Withstanding the Strongest Storms

Yael Eckstein  |  February 26, 2021

rain storm

When the storm has swept by, the wicked are gone,
    but the righteous stand firm forever
. — Proverbs 10:25

We continue with devotional thoughts from the Book of Proverbs every Friday. One of the 11 books in the Torah known as the Ketuvim, Hebrew for “writings,” Proverbs is part of the “wisdom tradition,” which also includes Job and Ecclesiastes.

Rabbi Jonathan Sacks, the former Chief Rabbi of the United Kingdom who recently passed away, was a brilliant teacher who greatly inspired me. He had a way of conveying powerful lessons through stories from his life.

Rabbi Sacks once described his first experience building a sukkah, the temporary hut that Jews live in during the Feast of Tabernacles, the holiday also known as Sukkot. He described how his friend built a beautiful, sturdy, freestanding sukkah, while his own sukkah resembled a rudimentary box leaning against his house for support.

On the first night of the holiday, there was a fierce storm with hurricane force winds. When Rabbi Sacks saw his friend in synagogue the next day, his friend could hardly believe that Rabbi Sack’s sukkah still stood when his own strong sukkah had blown down in the storm. After examining Rabbi Sack’s sukkah, his friend concluded that even though it was flimsy, the one nail that attached the sukkah to the rabbi’s steady home held up the entire structure.

Withstanding the Strongest Storms

So, too, as Rabbi Sacks explained, when we attach our lives to something stronger than we are — to God — we can withstand the strongest of storms.
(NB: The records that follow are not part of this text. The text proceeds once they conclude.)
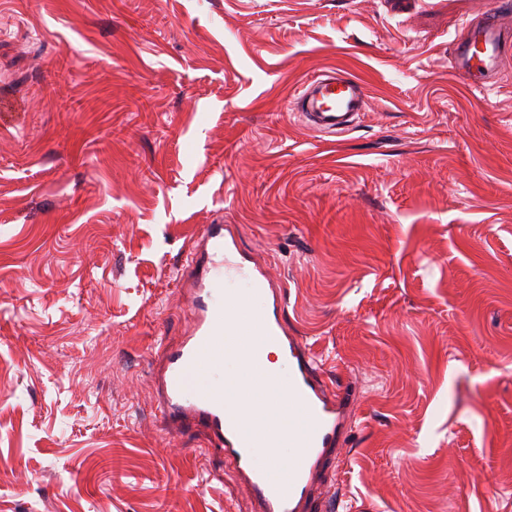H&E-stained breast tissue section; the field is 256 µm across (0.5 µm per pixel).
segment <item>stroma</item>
I'll list each match as a JSON object with an SVG mask.
<instances>
[{
	"label": "stroma",
	"instance_id": "1",
	"mask_svg": "<svg viewBox=\"0 0 512 512\" xmlns=\"http://www.w3.org/2000/svg\"><path fill=\"white\" fill-rule=\"evenodd\" d=\"M497 0H0V512H256L152 356L199 225H237L349 405L337 512H512V67ZM369 91L327 140L286 103ZM512 60V24L507 7L498 5L486 17L470 20L453 49V69L469 85L485 89L494 73Z\"/></svg>",
	"mask_w": 512,
	"mask_h": 512
}]
</instances>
That one nail binding us to God is faith, and when our faith is strong, so are we.

In Proverbs we read, “When the storm has swept by, the wicked are gone, but the righteous stand firm forever.” The wicked are destroyed by the storms of life. The Jewish sages compare them to a tree with weak roots. When conditions are pleasant, the tree stands and may even bear fruit. However, once the winds start to blow, the tree falls over and is no more. On the other hand, the righteous, who cultivate strong roots of faith, are able to weather any storm. No matter how strongly the wind may blow, when the storm passes, they remain standing.

Strong faith does not grow overnight. Rather, we need to cultivate our relationship with God and our trust in Him every day of our lives. Then, when we are faced with a challenge or a crisis that threatens to topple us, we can lean on God. He will hold us up and keep us strong no matter what may come our way.

Your Turn:

How do you cultivate faith? Daily prayer and Bible study are two tried-and-true ways to nurture our relationship with God. What other ways can you think of?